DO THIS → Convert the lines from the start of the entries up to and including the line containing "genus: Eriocaulon" into a Markdown table with the columns Row and Line, numbering each row and leaving out blank lines.

══════

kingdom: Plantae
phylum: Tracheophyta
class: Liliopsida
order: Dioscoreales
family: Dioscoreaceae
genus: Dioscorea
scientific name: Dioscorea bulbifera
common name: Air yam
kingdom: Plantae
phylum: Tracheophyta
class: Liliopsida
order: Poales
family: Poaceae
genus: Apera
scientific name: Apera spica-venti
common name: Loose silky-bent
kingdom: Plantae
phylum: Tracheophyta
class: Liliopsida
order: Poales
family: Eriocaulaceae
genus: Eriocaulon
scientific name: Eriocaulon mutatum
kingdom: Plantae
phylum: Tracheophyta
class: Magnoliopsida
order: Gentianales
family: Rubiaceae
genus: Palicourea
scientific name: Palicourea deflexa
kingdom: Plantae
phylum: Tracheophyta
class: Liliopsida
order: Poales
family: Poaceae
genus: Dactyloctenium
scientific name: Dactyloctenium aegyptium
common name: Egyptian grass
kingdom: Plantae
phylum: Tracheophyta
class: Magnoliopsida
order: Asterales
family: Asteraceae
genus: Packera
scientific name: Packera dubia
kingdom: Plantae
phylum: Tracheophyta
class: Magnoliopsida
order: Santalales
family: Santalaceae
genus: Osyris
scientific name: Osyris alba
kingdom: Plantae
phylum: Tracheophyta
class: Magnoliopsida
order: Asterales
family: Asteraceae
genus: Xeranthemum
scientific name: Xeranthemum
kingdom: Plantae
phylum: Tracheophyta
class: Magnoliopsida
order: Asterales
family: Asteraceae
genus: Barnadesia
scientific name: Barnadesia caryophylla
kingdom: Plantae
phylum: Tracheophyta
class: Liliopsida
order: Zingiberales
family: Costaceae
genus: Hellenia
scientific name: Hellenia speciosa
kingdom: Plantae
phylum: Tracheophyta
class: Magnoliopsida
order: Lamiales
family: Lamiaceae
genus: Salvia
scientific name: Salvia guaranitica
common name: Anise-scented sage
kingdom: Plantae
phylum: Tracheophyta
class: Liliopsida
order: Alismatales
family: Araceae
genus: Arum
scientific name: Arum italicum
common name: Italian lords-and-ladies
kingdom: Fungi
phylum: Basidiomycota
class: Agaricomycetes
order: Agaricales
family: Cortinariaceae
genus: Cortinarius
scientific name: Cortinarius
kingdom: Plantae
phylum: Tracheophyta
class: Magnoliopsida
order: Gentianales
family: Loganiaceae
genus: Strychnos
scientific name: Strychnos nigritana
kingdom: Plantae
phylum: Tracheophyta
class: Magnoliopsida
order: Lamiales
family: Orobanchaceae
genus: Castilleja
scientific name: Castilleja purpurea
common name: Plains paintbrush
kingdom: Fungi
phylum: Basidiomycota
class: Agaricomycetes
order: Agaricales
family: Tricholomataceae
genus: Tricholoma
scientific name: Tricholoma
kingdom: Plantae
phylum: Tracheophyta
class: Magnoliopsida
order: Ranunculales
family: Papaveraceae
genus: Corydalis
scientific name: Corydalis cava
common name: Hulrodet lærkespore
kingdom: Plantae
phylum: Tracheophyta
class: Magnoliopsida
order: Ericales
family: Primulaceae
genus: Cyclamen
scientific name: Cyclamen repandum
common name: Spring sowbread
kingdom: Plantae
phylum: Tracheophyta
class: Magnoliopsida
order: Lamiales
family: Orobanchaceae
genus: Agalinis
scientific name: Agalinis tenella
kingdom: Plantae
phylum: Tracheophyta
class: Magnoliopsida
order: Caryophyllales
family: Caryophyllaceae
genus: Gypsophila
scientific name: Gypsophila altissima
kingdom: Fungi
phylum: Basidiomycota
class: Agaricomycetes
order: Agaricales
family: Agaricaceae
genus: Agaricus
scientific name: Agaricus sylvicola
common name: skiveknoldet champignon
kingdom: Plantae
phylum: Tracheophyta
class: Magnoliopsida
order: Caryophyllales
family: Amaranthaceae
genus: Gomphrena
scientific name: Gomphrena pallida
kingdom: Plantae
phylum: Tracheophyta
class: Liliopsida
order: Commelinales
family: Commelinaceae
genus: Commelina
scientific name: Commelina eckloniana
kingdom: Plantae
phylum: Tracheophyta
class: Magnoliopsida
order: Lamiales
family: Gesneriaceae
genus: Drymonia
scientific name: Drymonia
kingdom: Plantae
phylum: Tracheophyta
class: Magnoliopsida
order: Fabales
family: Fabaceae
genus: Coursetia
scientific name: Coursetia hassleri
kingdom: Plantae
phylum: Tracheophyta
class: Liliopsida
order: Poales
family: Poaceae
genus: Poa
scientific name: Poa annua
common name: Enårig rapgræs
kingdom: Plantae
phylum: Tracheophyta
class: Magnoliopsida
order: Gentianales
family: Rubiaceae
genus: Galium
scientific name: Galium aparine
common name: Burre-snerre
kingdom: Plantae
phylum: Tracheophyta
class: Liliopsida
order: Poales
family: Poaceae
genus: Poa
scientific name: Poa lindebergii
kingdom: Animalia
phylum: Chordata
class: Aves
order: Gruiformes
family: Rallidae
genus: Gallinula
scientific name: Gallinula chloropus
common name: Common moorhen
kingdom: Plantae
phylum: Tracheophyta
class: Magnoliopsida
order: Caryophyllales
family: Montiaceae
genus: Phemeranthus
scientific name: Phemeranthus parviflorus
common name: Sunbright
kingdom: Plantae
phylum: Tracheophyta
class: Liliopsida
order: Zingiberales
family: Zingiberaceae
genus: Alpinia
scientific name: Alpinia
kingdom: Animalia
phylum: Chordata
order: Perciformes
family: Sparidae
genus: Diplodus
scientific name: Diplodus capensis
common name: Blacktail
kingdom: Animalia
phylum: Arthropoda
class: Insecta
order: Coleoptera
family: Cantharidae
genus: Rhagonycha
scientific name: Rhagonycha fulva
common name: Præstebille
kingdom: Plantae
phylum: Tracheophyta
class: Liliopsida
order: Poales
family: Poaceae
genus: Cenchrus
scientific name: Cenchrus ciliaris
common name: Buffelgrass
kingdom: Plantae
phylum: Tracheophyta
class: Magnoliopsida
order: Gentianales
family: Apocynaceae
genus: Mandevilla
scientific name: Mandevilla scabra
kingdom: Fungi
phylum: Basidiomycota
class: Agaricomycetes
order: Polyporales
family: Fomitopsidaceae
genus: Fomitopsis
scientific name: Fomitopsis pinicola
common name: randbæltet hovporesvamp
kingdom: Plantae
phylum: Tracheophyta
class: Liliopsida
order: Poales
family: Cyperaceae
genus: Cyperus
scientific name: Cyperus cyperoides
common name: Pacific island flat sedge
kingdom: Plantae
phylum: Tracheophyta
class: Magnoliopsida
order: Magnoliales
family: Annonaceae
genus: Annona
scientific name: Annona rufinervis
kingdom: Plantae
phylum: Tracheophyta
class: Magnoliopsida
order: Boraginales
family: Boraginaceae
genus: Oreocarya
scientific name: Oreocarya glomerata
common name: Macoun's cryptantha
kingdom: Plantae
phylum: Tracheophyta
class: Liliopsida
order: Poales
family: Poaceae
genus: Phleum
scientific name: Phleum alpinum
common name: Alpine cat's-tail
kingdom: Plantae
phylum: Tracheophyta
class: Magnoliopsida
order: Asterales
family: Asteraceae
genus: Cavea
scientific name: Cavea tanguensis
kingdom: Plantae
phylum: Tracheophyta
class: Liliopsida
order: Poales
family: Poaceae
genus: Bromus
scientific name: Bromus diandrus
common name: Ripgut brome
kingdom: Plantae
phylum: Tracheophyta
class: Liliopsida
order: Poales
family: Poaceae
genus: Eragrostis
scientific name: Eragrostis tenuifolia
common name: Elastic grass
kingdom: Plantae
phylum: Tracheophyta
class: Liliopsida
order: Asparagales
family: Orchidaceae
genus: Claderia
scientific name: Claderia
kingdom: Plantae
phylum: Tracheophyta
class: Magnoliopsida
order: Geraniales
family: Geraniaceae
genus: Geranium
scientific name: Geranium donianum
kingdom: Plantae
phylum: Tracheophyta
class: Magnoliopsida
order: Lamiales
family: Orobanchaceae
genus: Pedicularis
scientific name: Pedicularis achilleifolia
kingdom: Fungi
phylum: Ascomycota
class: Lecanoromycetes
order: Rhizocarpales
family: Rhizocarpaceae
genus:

══════

WRITTEN REPLY →
| Row | Line |
|---|---|
| 1 | kingdom: Plantae |
| 2 | phylum: Tracheophyta |
| 3 | class: Liliopsida |
| 4 | order: Dioscoreales |
| 5 | family: Dioscoreaceae |
| 6 | genus: Dioscorea |
| 7 | scientific name: Dioscorea bulbifera |
| 8 | common name: Air yam |
| 9 | kingdom: Plantae |
| 10 | phylum: Tracheophyta |
| 11 | class: Liliopsida |
| 12 | order: Poales |
| 13 | family: Poaceae |
| 14 | genus: Apera |
| 15 | scientific name: Apera spica-venti |
| 16 | common name: Loose silky-bent |
| 17 | kingdom: Plantae |
| 18 | phylum: Tracheophyta |
| 19 | class: Liliopsida |
| 20 | order: Poales |
| 21 | family: Eriocaulaceae |
| 22 | genus: Eriocaulon |